Mattarella destaca papel das mulheres na construção da República: “O voto feminino mudou a Itália”
Mattarella celebra o papel das mulheres no 2 de junho de 1946 e destaca leis e conquistas que impulsionaram a igualdade na Itália.
RESUMO ✦
Sem tempo? A Lili IA resume para você
Mattarella destaca papel das mulheres na construção da República: “O voto feminino mudou a Itália”
Em discurso no Quirinal em alusão ao Dia Internacional da Mulher, o Presidente da República, Sergio Mattarella, recordou o peso histórico do sufrágio feminino na edificação do Estado italiano. Para Mattarella, o próximo aniversário da República — que remete ao 2 de junho de 1946 — é antes de tudo a celebração de um marco em que as mulheres deram contribuição decisiva para a reconstrução do país.
“Este ano a celebração tem um significado especial: em breve comemoraremos os oitenta anos da República, nascida em 2 de junho de 1946, quando as italianas, chamadas às urnas pela primeira vez após as eleições municipais que poucos meses antes restauraram a democracia nos municípios, deram seu aporte decisivo à construção da nova Itália”, afirmou o chefe do Estado.
No evento, Mattarella agradeceu publicamente a ministros e convidadas presentes: a ministra Roccella, as artistas Malika Ayane e Benedetta Porcaroli, a atleta Caterina Banti, a engenheira Amalia Ercoli Finzi, a magistrada Cristina Cassar-Scalia e a pesquisadora Giulia Galeotti. “Aplaudo o empenho de mulheres profissionais que se destacaram em campos diversos. Essas histórias de sucesso encontram raízes naquele distante 1946”, disse.
Mattarella lembrou que o direito ao voto foi “uma autêntica revolução” que pôs fim a séculos de discriminação, abrindo a porta para uma nova fase de responsabilidades e oportunidades. “Depois de séculos em que a mulher foi considerada subordinada e confinada ao âmbito doméstico, o voto feminino representou um objetivo pelo qual muitas lutaram”, ressaltou.
O Presidente citou o papel da Constituição, em especial do artigo 3, que consagra a igualdade e a dignidade das mulheres não como concessão, mas como direito fundamental. Ainda que a efetiva paridade não tenha sido alcançada de imediato, a Carta estabeleceu os alicerces para que a República trabalhasse em sua realização, abrindo caminho a conquistas legislativas progressivas.
Mattarella listou marcos legais impulsionados também pela presença feminina na vida pública: o banimento da exploração da prostituição (1958), a tutela das trabalhadoras-mães (1971), a reforma do direito de família (1975) que reconheceu a igualdade efetiva entre cônjuges, a abolição do crime de honra e do chamado casamento reparador (1981), e a lei das iguali oportunidades que favoreceu o acesso ao trabalho e a cargos decisórios.
Entre avanços mais recentes, o Presidente destacou a lei 66 de 1996 que transformou a violência sexual em crime contra a pessoa, não mais contra a moral; normas subsequentes combateram o stalking, a discriminação de gênero e impulsionaram medidas contra o feminicídio. “Essas leis permitiram às mulheres denunciar sem vergonha ou isolamento”, pontuou.
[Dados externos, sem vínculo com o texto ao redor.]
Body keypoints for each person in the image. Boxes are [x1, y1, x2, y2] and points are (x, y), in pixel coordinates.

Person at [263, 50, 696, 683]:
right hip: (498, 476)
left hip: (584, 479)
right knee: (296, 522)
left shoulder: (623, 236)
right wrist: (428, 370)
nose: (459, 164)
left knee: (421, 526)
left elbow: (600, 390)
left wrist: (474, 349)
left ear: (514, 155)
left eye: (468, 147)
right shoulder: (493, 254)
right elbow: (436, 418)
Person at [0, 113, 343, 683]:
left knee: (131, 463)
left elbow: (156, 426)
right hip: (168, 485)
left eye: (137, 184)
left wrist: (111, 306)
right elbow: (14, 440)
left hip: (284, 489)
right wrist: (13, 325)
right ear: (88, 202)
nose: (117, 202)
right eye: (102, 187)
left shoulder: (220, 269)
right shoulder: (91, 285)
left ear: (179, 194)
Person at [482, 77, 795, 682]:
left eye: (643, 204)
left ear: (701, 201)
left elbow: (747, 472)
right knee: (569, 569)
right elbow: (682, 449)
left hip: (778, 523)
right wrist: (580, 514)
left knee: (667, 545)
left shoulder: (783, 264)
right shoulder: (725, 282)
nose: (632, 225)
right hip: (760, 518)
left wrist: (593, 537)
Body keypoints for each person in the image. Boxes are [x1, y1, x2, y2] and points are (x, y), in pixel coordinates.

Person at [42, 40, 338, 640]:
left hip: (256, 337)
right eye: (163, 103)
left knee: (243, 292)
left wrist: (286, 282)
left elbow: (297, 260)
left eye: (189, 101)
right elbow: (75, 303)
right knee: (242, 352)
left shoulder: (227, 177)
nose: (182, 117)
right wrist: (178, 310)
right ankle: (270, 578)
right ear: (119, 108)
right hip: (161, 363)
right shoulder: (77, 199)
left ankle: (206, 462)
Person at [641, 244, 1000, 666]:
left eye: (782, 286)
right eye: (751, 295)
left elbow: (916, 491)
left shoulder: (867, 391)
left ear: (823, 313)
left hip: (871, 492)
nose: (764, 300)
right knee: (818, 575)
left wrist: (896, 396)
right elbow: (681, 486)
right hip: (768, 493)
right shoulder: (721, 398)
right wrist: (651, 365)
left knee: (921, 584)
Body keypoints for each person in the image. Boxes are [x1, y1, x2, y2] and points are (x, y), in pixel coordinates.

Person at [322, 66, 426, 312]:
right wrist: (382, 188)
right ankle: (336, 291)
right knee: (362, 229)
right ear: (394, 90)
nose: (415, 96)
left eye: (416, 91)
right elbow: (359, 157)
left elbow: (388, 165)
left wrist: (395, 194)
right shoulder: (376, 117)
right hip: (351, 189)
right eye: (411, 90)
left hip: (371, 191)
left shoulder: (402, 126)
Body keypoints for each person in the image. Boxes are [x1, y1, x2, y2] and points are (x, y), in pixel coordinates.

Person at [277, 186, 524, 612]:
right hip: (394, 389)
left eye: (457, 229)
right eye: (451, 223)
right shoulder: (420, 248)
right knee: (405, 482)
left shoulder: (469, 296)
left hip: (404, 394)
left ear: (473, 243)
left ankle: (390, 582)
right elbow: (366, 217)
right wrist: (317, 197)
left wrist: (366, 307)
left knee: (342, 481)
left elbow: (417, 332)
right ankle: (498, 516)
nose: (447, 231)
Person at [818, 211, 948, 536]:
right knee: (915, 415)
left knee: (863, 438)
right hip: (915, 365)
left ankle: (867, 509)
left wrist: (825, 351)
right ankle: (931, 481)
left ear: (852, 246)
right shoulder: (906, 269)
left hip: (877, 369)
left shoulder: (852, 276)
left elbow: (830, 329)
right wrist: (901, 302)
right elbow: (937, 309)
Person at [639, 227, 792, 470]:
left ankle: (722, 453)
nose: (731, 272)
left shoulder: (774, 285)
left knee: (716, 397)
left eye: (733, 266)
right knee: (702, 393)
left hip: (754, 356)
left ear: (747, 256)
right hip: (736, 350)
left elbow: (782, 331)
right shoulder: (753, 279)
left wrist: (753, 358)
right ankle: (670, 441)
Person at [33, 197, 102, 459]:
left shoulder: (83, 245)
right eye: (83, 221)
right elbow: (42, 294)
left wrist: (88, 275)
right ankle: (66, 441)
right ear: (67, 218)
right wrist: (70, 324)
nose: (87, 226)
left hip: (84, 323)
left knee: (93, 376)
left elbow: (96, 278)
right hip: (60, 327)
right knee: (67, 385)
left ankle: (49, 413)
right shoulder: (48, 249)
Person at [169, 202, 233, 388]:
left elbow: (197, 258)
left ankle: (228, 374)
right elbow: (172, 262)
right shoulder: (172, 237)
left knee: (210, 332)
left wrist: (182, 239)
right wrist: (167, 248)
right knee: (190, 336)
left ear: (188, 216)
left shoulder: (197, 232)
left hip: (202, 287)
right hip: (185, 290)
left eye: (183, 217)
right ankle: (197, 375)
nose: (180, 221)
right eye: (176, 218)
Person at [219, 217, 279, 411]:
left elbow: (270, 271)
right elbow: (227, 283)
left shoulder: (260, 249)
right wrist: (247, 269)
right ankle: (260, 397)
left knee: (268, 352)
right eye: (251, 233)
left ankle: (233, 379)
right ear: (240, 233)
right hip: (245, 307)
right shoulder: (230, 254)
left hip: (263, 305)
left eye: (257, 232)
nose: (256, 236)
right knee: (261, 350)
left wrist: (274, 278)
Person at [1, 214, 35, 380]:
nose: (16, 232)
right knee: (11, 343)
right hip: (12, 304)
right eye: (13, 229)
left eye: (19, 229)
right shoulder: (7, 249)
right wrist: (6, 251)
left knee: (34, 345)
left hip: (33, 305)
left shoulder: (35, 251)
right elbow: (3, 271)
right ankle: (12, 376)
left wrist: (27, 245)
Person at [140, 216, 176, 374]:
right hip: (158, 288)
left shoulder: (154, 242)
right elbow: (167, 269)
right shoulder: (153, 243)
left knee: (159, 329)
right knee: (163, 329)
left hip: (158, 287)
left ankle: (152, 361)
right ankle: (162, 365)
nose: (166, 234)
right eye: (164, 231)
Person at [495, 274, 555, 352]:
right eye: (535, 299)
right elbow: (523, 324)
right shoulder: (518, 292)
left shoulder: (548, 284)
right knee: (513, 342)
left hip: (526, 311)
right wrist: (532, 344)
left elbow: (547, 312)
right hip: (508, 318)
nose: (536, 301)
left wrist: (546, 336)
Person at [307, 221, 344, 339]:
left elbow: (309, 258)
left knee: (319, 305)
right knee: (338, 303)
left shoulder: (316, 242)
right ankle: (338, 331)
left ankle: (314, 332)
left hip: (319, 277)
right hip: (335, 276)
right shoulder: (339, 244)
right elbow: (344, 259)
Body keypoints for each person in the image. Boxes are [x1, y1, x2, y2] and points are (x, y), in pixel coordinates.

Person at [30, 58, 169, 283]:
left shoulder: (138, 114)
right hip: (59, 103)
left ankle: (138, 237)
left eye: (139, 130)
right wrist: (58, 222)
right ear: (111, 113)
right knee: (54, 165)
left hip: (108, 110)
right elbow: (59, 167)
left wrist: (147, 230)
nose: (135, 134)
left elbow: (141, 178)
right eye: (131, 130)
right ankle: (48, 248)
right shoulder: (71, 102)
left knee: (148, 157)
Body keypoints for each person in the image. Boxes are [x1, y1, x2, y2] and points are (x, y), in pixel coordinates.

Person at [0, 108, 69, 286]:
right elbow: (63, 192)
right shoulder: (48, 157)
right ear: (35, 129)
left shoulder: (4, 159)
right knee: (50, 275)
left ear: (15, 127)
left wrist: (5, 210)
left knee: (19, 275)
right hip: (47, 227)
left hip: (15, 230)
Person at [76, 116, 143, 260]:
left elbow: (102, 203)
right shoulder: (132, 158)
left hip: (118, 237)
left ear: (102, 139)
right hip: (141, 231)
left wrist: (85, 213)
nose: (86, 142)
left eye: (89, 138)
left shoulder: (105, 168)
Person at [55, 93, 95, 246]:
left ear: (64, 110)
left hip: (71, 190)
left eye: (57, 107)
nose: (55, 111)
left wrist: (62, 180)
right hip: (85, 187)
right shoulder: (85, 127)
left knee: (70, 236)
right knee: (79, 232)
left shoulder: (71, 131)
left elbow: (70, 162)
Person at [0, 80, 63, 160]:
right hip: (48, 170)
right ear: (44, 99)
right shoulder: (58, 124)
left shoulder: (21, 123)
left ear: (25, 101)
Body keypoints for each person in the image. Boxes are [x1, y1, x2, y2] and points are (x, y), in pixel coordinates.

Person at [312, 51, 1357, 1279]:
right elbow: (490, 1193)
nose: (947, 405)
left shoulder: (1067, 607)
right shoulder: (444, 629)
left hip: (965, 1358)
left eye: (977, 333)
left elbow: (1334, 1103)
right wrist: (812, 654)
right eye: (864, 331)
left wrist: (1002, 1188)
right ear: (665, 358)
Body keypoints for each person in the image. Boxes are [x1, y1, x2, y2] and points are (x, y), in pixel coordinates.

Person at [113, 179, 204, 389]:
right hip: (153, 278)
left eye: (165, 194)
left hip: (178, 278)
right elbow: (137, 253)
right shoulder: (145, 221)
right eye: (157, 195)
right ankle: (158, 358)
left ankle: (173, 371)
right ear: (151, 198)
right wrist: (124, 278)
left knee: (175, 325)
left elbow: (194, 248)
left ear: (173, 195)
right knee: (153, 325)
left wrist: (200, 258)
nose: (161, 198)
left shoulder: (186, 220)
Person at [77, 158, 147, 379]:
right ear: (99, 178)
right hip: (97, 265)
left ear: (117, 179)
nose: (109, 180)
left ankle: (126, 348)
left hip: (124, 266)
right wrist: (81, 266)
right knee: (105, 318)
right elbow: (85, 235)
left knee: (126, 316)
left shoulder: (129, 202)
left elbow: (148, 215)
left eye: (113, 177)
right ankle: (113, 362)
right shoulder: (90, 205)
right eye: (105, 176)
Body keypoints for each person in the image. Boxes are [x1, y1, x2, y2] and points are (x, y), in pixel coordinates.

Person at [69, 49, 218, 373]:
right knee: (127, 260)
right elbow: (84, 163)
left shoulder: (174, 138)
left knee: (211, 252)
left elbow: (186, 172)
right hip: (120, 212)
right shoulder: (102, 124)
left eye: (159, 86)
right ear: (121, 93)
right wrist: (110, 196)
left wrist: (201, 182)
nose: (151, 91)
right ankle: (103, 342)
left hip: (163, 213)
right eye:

Ao longo da história republicana, Mattarella observou, cresceu a presença feminina nos diferentes níveis da vida pública, mas o compromisso continua. Como correspondente que vê a cidadania como obra coletiva, lembro que a construção de direitos é um canteiro permanente: é preciso manter vigília para derrubar barreiras burocráticas, fortalecer políticas públicas e consolidar a igualdade nas bases da sociedade.
O Presidente concluiu chamando atenção para a responsabilidade compartilhada de transformar os alicerces jurídicos em realidade cotidiana. A mensagem é clara: a arquitetura do Estado só estará completa quando mulheres e homens viverem a igualdade não só no papel, mas nas ruas, nos empregos e nas instituições.